You know, I really don't see much objection to the idea that controversial pictures should be linked to (within the Wiki, of course), and that the general policy should be that anyone who finds a picture offensive should replace it with a link to the picture, and that people who do NOT find it offense should not revert such a change.
The real problem with censorship occurs when something is suppressed. But using a link doesn't suppress anything. (And it doesn't create the problems involved in the real world where something is behind the counter or your have to ask a pharmacist for it...)

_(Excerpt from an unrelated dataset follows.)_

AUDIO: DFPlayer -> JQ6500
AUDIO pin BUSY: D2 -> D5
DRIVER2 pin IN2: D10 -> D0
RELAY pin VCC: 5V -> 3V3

Let's take it to an absurd extreme. Suppose that everyone agreed to "when in doubt, link," but nobody agreed on what was offensive, and an all-out battle resulted. Group A finds pictures of X offensive, so the replace them with link. Group B dislikes A's actions and retaliates by replacing pictures of Y, which group A likes, with links. Soon you have hordes of contentious trolls insisting that a Microsoft logo, or a picture of the Statue of Liberty, or a diagram of lightwave interference in a soap bubble, are deeply, deeply offensive to them... and a hundred thousand edits later, no image in Wikipedia is directly visible any more, they've ALL been replaced by links...
...would that be _so very_ terrible?
Sure, I see the objection that replacing an image link, thereby identifying it as potentially offensive, asserts a point of view, but that can be dealt with by balancing text on the page.